If the LI, playing its game of freedom, could spread desires for a way of life neither government nor the market could ever satisfy, then people would overturn them—or ignore them, finding satisfaction in a drift through the city’s Northwest Passage: “the future,” Debord said, “belongs to the passerby.” Psychogeography, as Asger Jorn defined it, was “the science fiction of urban planning”; maybe, to prove that separation was no more fated than the current status of the continents, you only had to tell the right story, and turn up the volume.
THERE IS
There is still sound in Potlatch, though you can’t really speak of turning it up—it’s already loud, in a peculiar
way. With bits of news from the regular papers running into ultimatums and warnings, which shift into passwords, which themselves make up a secret language that presents itself as public speech, the loudness of the sound is in its aura of spontaneous generation. The voice seems to come out of nowhere, and no accounting of ancestors or familiars, even present on the page, can quite dim that sensation. The old news remains new because the world has turned as if none of it happened; the voice carries the shock of displacement, and it is strong enough to turn displacement into a value.

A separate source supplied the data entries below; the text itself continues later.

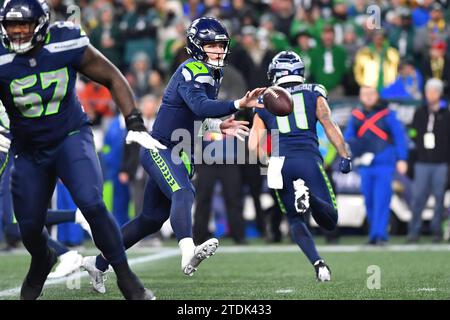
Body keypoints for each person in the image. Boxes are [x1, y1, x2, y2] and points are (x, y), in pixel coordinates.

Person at [82, 16, 265, 293]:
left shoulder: (210, 73)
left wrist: (219, 124)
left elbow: (193, 114)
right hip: (161, 148)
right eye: (212, 45)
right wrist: (238, 103)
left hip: (178, 151)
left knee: (150, 220)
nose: (218, 50)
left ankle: (97, 263)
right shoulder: (191, 69)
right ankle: (188, 250)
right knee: (184, 192)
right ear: (196, 46)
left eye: (220, 45)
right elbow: (201, 106)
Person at [0, 0, 156, 300]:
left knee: (92, 202)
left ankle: (126, 277)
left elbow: (112, 76)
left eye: (24, 25)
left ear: (42, 24)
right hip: (29, 148)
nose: (17, 32)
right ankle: (43, 258)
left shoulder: (64, 42)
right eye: (11, 26)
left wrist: (134, 119)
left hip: (69, 136)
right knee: (29, 227)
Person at [249, 51, 352, 281]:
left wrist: (268, 165)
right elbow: (328, 123)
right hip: (307, 159)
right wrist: (344, 154)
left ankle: (318, 264)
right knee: (329, 220)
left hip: (279, 162)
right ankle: (310, 198)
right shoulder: (313, 91)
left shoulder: (264, 99)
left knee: (295, 220)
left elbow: (253, 144)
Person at [344, 86, 408, 245]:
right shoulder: (356, 116)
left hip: (383, 164)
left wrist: (402, 158)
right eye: (364, 94)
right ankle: (374, 235)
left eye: (371, 93)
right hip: (365, 166)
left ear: (377, 95)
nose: (368, 97)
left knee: (382, 200)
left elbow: (400, 137)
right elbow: (348, 137)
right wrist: (356, 151)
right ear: (360, 96)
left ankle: (380, 235)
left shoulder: (388, 114)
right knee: (369, 201)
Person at [407, 78, 450, 243]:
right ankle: (414, 231)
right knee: (418, 197)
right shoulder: (420, 112)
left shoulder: (446, 114)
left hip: (440, 163)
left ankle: (437, 231)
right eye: (427, 91)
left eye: (432, 91)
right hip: (422, 162)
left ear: (439, 93)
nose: (429, 95)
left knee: (439, 198)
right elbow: (413, 135)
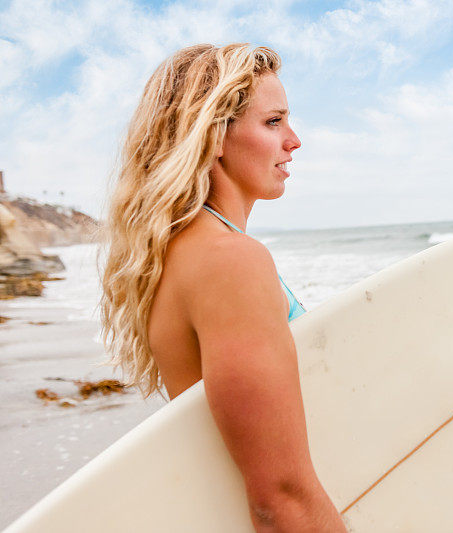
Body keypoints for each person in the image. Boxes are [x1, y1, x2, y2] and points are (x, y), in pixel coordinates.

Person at [98, 43, 348, 532]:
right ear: (213, 135)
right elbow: (279, 498)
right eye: (273, 122)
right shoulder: (229, 261)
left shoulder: (176, 255)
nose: (294, 141)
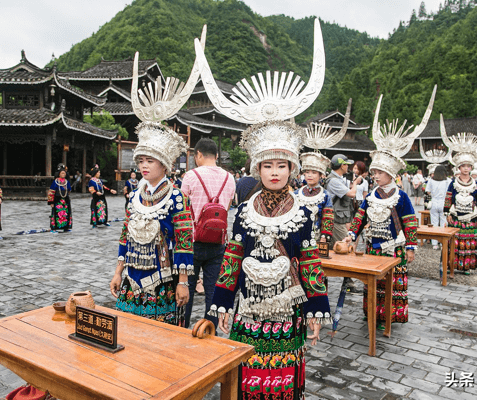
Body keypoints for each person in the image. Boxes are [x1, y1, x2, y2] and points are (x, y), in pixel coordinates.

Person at [198, 19, 330, 398]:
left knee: (284, 378)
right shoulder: (242, 211)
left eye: (282, 165)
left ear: (292, 169)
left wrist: (316, 311)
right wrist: (220, 304)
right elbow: (230, 261)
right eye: (267, 166)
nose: (274, 172)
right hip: (249, 310)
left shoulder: (302, 213)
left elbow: (310, 263)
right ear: (257, 168)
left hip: (287, 311)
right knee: (248, 377)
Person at [109, 46, 200, 324]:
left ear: (164, 165)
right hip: (131, 280)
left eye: (150, 160)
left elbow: (184, 243)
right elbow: (126, 236)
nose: (144, 165)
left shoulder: (176, 199)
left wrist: (183, 281)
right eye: (141, 160)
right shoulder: (135, 196)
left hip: (163, 281)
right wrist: (117, 271)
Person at [344, 86, 436, 327]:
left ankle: (389, 317)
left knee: (392, 284)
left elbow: (410, 222)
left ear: (390, 174)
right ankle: (372, 313)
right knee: (373, 283)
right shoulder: (371, 195)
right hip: (372, 247)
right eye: (373, 172)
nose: (374, 176)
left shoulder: (402, 196)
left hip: (394, 249)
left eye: (378, 173)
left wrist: (411, 247)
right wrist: (351, 236)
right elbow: (360, 218)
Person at [181, 137, 235, 329]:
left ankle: (181, 329)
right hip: (219, 241)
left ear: (198, 155)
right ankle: (211, 333)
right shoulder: (230, 178)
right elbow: (226, 208)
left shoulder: (190, 176)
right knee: (213, 292)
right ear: (217, 156)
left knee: (186, 289)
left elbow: (183, 210)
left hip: (192, 241)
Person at [441, 114, 477, 275]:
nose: (466, 169)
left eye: (469, 166)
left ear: (471, 168)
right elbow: (449, 197)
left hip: (470, 216)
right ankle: (452, 265)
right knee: (454, 242)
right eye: (463, 166)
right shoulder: (453, 182)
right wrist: (447, 212)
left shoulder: (476, 183)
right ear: (459, 168)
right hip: (455, 216)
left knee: (469, 242)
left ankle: (466, 266)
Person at [325, 153, 362, 290]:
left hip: (337, 219)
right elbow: (352, 194)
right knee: (346, 248)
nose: (348, 167)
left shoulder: (337, 179)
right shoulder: (333, 181)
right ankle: (349, 283)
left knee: (328, 249)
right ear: (342, 165)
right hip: (334, 220)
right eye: (347, 164)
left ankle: (343, 280)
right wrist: (356, 184)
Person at [425, 165, 450, 250]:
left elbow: (427, 191)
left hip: (434, 202)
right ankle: (443, 242)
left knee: (434, 223)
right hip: (444, 202)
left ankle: (434, 244)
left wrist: (433, 194)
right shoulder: (448, 181)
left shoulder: (431, 181)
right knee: (443, 223)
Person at [48, 166, 72, 233]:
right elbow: (51, 192)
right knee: (56, 213)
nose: (63, 174)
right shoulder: (55, 182)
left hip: (65, 200)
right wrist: (51, 202)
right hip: (57, 199)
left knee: (66, 213)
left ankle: (66, 227)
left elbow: (69, 190)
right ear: (59, 174)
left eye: (64, 173)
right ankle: (54, 228)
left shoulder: (67, 182)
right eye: (62, 173)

There’s no formal displacement in Potlatch. With screaming juxtapositions and colored type overlays exploding incoherent essays printed upside down, Berlin dada journals were paper cabarets; this is not. This is just a sheet of carefully typed words forming grammatical sentences that make neat paragraphs following each other down conventionally sized pages. The displacement is invisible, a time-destroying voice coming off a stenciled piece of paper: a voice whose content is so disproportionate to its form that one or the other seems like a trick. Compared to Potlatch, the printed, illustrated numbers of Internationale lettriste are official culture; compared to them, Potlatch is a return to the clandestine newsletters that hundreds of French Resistance groups produced throughout the Occupation. “In a world where books have long lost all likeness to books,” situationist familiar Adorno wrote then, “the real book can no longer be one. If the invention of the printing press inaugurated the bourgeois era, the time is at hand for its repeal by the mimeograph.”